Restate the stretch of the flame retardant text from "She says her" through "lacked health data.", changing "couches" to "sofas" each time it appears.

_GIVEN TEXT_
════════

She says her battle to remove chemical flame retardants from home furnishings has been a different kind of challenge.
Three decades after chlorinated Tris was removed from children's pajamas, Blum learned that the chemical had become one of the most widely used flame retardants in foam upholstery.
In her new study, Blum and colleagues from UC Berkley and Duke University tested 102 couches for flame retardant chemicals.
They found that 85% of the couches were treated with chemical flame retardants that had either been identified as toxic or lacked health data.
Many of the tested chemicals were linked to cancer, hormone disruption, and learning problems in earlier animal and human studies, Blum says.
In the other newly reported study, led by Silent Spring research scientist Robin E. Dodson, ScD, researchers found that dust from most of the California homes they tested in 2006 and again in 2011 had levels of at least one flame retardant chemical that exceeded federal health guidelines.
The researchers tested household dust from 16 California homes for flame retardants used in products that included home insulation, upholstered furniture, carpeting and carpet padding, children's and baby items, and electronics.
Babies and toddlers are thought to be particularly vulnerable to toxins in household dust, Dodson says, because they crawl on floors and furniture and frequently have their hands in their mouths.
Decreased levels were found in three homes where homeowners reported remodeling, installing new flooring, or buying new furniture after 2005. The researchers note that this is most likely due to bans of some of these chemicals.

════════

_Stored data_

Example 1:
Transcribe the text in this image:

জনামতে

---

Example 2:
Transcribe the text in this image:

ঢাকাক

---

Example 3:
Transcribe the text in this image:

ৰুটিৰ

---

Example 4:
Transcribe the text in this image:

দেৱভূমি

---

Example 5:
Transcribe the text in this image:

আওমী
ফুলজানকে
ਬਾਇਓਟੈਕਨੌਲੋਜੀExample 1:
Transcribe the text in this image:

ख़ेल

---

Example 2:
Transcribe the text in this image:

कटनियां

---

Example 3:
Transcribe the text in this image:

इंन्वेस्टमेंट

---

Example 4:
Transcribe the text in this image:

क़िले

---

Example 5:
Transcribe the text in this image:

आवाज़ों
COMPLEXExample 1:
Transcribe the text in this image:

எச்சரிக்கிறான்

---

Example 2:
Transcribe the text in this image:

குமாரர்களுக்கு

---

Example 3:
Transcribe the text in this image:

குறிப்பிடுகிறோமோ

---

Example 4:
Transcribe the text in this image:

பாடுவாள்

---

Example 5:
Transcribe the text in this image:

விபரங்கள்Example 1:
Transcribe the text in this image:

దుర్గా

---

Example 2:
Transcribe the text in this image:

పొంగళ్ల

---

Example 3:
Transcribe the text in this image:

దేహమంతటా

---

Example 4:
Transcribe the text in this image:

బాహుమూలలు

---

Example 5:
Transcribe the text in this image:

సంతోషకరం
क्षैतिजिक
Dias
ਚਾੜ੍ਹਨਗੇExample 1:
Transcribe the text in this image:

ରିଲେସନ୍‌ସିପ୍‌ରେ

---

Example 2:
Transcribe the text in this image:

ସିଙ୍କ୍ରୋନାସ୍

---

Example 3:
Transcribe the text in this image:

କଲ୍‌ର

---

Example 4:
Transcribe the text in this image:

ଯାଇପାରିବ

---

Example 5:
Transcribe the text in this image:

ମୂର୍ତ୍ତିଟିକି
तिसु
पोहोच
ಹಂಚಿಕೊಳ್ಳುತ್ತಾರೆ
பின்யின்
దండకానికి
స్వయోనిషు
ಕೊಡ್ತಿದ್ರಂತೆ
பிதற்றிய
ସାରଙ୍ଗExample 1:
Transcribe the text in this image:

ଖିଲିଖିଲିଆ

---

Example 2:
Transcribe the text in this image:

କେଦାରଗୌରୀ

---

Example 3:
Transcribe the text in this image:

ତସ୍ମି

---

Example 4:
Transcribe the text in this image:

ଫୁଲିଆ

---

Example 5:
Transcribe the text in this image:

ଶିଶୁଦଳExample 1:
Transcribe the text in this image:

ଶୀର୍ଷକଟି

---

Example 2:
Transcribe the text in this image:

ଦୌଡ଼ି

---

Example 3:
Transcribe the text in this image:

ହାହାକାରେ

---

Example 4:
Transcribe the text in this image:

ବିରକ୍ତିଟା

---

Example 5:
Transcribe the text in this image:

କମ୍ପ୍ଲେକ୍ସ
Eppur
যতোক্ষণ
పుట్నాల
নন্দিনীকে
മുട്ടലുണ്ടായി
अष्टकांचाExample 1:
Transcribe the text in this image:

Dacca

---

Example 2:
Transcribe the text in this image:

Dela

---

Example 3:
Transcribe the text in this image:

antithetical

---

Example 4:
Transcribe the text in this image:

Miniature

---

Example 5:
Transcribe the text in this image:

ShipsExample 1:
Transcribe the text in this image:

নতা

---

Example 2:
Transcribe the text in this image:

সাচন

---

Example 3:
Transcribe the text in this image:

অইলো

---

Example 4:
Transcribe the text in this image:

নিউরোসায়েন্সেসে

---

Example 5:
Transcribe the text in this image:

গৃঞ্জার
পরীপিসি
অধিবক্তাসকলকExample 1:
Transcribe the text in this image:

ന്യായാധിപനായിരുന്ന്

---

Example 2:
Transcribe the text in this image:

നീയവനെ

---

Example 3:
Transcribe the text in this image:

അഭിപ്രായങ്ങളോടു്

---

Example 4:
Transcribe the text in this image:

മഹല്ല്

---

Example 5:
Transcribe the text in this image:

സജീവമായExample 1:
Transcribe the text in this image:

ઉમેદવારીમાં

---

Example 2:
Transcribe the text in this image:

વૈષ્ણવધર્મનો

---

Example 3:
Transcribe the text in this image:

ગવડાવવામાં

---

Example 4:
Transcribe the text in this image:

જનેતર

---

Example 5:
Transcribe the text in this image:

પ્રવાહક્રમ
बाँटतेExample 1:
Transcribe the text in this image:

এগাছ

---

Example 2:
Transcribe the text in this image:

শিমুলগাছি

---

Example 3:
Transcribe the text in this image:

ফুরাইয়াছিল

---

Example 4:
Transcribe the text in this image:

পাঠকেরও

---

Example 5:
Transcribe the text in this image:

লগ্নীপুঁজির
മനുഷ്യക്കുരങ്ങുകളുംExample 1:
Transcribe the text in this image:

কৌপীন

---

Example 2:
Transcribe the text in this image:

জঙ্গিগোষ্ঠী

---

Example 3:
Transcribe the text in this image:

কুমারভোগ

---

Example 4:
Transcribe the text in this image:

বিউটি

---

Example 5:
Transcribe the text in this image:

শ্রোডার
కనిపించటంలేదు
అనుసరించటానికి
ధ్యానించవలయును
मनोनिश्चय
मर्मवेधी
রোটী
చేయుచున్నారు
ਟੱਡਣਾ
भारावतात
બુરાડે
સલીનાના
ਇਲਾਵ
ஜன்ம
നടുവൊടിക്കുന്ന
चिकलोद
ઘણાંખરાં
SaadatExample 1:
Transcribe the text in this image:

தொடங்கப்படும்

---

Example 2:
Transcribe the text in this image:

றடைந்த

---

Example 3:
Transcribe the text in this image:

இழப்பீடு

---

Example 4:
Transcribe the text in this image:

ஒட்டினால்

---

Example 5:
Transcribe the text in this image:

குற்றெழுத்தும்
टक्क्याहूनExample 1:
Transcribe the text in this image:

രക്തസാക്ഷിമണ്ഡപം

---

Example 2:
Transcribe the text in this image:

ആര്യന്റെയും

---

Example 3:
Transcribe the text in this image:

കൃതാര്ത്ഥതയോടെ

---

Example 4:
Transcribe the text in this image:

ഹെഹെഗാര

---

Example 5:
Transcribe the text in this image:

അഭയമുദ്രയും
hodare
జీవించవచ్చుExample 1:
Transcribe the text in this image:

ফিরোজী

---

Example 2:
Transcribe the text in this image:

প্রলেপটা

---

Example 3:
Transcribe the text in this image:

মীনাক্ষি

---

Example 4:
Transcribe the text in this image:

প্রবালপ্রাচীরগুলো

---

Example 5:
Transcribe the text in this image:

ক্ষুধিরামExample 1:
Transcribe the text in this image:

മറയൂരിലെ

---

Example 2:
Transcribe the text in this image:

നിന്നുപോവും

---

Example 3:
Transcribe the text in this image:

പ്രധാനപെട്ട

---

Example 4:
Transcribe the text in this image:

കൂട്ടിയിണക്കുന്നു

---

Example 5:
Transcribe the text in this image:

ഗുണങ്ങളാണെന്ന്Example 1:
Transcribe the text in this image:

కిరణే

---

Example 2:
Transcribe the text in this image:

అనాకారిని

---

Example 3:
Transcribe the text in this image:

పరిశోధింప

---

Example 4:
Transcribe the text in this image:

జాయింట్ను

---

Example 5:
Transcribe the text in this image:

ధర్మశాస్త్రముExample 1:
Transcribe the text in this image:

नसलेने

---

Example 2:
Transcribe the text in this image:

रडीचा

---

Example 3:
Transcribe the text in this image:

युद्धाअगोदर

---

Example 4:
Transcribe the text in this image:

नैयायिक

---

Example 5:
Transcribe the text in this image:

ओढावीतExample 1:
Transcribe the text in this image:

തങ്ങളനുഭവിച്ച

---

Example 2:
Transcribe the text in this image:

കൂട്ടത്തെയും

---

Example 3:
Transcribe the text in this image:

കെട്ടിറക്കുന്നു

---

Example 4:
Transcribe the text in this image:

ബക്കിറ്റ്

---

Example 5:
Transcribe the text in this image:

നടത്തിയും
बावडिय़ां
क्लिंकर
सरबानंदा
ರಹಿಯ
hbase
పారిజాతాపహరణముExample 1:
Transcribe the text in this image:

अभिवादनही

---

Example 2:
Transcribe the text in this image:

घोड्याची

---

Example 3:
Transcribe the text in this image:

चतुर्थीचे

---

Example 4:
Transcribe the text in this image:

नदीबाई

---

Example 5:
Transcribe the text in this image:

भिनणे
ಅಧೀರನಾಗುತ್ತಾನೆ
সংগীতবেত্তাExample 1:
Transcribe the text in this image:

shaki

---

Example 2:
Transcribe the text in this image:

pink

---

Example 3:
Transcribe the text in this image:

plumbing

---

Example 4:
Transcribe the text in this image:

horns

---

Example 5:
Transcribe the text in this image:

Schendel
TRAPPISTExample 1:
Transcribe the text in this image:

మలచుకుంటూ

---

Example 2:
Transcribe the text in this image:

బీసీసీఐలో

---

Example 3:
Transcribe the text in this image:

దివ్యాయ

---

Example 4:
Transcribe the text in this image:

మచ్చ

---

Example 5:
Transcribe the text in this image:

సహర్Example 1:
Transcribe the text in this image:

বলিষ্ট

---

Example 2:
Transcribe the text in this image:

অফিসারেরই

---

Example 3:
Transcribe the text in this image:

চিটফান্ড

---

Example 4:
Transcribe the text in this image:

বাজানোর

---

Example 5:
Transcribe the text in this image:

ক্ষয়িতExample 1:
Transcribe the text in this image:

════════

_RESULT OF THE EXERCISE_
She says her battle to remove chemical flame retardants from home furnishings has been a different kind of challenge.
Three decades after chlorinated Tris was removed from children's pajamas, Blum learned that the chemical had become one of the most widely used flame retardants in foam upholstery.
In her new study, Blum and colleagues from UC Berkley and Duke University tested 102 sofas for flame retardant chemicals.
They found that 85% of the sofas were treated with chemical flame retardants that had either been identified as toxic or lacked health data.